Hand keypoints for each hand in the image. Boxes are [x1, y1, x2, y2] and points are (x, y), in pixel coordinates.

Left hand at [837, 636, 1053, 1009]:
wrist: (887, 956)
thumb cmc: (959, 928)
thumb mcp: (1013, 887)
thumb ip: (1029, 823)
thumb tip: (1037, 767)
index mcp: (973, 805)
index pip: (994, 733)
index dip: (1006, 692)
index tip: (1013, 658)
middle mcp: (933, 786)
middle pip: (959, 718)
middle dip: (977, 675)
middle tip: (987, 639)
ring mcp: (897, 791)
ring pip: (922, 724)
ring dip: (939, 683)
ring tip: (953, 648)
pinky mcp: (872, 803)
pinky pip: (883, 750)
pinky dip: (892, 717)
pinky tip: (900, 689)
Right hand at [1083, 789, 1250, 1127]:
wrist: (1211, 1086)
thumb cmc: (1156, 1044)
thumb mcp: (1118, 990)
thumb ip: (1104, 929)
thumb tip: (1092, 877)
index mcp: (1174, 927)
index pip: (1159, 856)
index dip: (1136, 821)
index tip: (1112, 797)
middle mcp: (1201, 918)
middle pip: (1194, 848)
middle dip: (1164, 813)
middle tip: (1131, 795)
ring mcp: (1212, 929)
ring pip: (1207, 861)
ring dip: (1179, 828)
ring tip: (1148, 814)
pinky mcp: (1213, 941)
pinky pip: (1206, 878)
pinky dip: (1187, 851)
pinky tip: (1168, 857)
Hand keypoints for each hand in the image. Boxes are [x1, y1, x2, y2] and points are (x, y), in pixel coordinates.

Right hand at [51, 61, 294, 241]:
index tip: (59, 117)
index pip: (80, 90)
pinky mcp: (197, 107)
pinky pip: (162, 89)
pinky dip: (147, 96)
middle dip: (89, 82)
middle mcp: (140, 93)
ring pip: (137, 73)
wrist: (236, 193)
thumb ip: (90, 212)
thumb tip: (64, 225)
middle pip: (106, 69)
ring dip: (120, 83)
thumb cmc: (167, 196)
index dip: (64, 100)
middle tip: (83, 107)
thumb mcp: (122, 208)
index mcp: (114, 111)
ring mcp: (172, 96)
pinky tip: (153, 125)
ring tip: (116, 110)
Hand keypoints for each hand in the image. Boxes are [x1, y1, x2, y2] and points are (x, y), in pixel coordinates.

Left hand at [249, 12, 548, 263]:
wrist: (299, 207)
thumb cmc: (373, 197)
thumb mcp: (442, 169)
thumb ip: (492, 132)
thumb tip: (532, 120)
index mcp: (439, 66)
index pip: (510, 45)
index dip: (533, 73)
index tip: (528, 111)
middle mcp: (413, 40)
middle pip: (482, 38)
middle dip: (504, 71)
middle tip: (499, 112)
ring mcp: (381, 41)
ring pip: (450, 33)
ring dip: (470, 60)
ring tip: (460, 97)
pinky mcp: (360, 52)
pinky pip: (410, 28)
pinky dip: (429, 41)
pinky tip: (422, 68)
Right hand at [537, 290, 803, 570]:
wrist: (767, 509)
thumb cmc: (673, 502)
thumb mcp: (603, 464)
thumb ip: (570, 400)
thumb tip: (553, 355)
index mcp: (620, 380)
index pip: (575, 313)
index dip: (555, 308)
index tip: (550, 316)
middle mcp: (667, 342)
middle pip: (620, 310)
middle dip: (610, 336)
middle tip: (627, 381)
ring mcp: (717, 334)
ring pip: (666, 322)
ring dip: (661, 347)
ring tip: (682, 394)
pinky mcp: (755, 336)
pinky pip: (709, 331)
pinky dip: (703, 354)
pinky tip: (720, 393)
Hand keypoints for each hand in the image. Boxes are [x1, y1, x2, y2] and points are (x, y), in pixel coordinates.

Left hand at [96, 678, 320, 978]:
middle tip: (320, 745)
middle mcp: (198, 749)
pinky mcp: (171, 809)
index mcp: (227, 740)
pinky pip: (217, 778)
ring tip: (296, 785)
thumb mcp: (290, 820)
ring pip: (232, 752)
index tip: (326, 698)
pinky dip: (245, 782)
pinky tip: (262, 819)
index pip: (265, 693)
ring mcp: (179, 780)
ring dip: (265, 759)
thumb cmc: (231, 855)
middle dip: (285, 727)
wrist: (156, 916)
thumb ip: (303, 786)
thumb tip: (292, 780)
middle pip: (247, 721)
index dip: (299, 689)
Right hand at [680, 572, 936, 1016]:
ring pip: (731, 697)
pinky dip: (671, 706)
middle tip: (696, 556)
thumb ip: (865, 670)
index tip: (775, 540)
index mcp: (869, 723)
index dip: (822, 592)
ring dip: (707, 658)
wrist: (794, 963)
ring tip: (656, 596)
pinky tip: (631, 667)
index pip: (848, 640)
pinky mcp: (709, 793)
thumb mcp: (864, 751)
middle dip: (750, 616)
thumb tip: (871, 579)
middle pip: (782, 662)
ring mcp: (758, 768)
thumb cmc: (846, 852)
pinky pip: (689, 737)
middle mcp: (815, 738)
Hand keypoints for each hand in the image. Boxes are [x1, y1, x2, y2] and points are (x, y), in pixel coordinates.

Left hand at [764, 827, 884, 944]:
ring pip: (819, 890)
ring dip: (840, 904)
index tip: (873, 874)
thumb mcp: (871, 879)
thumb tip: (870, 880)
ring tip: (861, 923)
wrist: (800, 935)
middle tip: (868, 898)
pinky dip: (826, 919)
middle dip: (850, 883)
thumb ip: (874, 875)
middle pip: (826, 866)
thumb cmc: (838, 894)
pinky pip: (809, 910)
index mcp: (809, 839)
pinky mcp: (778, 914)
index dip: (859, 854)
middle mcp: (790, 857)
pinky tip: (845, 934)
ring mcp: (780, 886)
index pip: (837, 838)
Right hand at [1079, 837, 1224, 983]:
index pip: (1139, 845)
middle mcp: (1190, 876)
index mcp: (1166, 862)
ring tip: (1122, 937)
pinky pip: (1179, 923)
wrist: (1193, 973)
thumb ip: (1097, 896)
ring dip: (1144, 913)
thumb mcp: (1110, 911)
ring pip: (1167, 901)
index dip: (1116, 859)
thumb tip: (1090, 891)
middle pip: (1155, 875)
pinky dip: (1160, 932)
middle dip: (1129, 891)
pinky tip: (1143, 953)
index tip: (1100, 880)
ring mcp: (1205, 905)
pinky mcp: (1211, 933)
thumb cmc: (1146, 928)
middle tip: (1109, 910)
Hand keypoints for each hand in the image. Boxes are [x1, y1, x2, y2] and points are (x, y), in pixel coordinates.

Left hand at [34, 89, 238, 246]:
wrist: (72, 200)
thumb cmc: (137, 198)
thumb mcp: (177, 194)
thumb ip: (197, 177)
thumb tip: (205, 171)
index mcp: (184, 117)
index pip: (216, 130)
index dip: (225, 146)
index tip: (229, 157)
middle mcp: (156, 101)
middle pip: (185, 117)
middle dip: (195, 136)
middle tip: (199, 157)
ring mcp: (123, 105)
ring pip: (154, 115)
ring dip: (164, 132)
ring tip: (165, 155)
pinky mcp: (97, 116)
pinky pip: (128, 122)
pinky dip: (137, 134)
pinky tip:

PROBLEM DETAILS:
The response should consist only of the lines running from the one that contains "thumb tip: (1090, 891)" through the end of the material, repeated exactly.

RESPONSE:
thumb tip: (1090, 891)
middle pip: (1155, 875)
pinky dip: (1160, 932)
middle dip: (1129, 891)
pinky tip: (1143, 953)
index tip: (1100, 880)
ring mcp: (1205, 905)
pinky mcp: (1211, 933)
thumb cmc: (1146, 928)
middle tip: (1109, 910)
Hand keypoints for each hand in the image. Boxes are [x1, y1, x2, y2] and points are (x, y), in pixel coordinates.

Left hand at [34, 89, 238, 246]:
wrist: (72, 200)
thumb cmc: (137, 198)
thumb mcp: (177, 194)
thumb ip: (197, 177)
thumb tip: (205, 171)
index mcp: (184, 117)
index pip: (216, 130)
index dip: (225, 146)
index tip: (229, 157)
middle mcp: (156, 101)
middle pip: (185, 117)
middle dip: (195, 136)
middle tip: (199, 157)
ring mcp: (123, 105)
ring pip: (154, 115)
ring dip: (164, 132)
ring tip: (165, 155)
pinky mcp: (97, 116)
pinky pip: (128, 122)
pinky dip: (137, 134)
pinky tip:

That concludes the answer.